Playground

Typography and Interaction

  1. Project 1 | Manuscript

    1. HTML
    2. CSS

    Students will choose a seminal design text from readings.design, read and respond to it, and typeset their selection and reply together.

    The goal of this project is to hone your basic skills in typography, focusing on expression, hierarchy, and form appropriate to a work. You will do this through exploration, trial and error, and responding to critical feedback. And then you will execute this typesetting in code, as a web page.

  2. Project 2 | Spread

    1. HTML
    2. CSS

    Students will now work together—with a new reading from those selected by the class in Manuscript—to express a text consistently and deliberately across devices.

    The goal of this project is twofold: both a successful responsive design and also an effective collaboration between partners. Each duo will sketch cooperatively and then implement a joint execution together, via pair programming. The final web page will be responsive for mobile, desktop, and print layouts.

  3. Project 3 | Binding

    1. HTML
    2. CSS

    Students will now create a “book,” assembling a collection of texts from their previous work into a cohesive whole—responding via their curation/selections, in writing, and with their design itself.

    The goal of this project is to apply the skills you have now developed across multiple web pages—creating your first website. This “book” will include a homepage (its cover), navigation (table of contents), individual pages for each text (chapters), and your introduction (a colophon). It will house your texts and allow a reader to move between them all. The final website will be responsive for mobile, desktop, and print layouts across all the pages.

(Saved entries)

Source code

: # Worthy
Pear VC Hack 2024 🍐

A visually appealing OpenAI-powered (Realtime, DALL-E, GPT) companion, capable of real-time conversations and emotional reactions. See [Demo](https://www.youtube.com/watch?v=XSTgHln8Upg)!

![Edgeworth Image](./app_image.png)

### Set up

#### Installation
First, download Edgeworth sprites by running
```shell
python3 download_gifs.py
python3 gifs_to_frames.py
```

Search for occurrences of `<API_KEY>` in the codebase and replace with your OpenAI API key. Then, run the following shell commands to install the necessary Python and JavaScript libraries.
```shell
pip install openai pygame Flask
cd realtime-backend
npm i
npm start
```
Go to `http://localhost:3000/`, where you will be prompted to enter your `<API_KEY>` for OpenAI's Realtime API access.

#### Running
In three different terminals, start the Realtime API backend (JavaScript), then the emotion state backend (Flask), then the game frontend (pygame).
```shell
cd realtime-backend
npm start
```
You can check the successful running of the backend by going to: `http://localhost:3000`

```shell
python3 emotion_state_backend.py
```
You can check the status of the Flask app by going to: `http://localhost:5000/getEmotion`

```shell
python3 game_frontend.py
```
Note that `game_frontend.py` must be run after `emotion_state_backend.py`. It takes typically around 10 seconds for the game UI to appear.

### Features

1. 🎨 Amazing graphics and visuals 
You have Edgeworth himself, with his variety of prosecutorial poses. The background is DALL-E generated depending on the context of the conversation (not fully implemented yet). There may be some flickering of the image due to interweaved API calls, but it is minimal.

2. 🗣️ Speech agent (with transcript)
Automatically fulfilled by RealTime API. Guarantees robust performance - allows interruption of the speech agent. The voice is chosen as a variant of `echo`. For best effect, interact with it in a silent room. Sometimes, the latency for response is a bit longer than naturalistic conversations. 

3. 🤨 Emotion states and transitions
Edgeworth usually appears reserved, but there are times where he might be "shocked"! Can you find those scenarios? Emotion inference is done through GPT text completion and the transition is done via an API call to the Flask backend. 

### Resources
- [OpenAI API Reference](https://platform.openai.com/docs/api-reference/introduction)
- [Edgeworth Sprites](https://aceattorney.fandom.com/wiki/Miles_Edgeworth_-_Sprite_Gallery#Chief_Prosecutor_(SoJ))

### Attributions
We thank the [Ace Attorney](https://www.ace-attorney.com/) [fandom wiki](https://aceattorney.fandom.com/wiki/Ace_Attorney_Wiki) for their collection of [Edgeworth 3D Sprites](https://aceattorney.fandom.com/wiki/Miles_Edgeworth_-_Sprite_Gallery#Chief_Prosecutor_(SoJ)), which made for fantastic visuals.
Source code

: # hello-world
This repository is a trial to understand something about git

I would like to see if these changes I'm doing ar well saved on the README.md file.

## Assignment:
Continue the typography and interaction course outline from its last sentence, keeping its format and tone.

## Exercise output:
  4. Project 4 | Links

    1. HTML
    2. CSS
    3. JavaScript
    4. API

    Students will collaboratively assemble, connect, and present a collection using Are.na as a platform/Content Management System (CMS)—and will then design and build an interface to browse it, using their Application Programming Interface (API).

    The goal of this project is to apply all the skills you’ve learned thus far in a media-based project—connecting varied content, tools, and form together. We will introduce and use JavaScript to facilitate this, understanding how it meshes with HTML and CSS to dynamically render and manipulate pages. The website should be responsive, and should allow for and facilitate interaction with the collection.

  5. Project 5 | Functions

    1. HTML
    2. CSS
    3. JavaScript

    The goal of this project is to give students the time and space to explore a topic of their own interest, within the lens of the material we’ve covered in this course. The final deliverable will likely be a website—though it doesn’t strictly have to be. We do, however, require that it make use of the fundamental web skills of HTML, CSS, and JavaScript we have learned here together.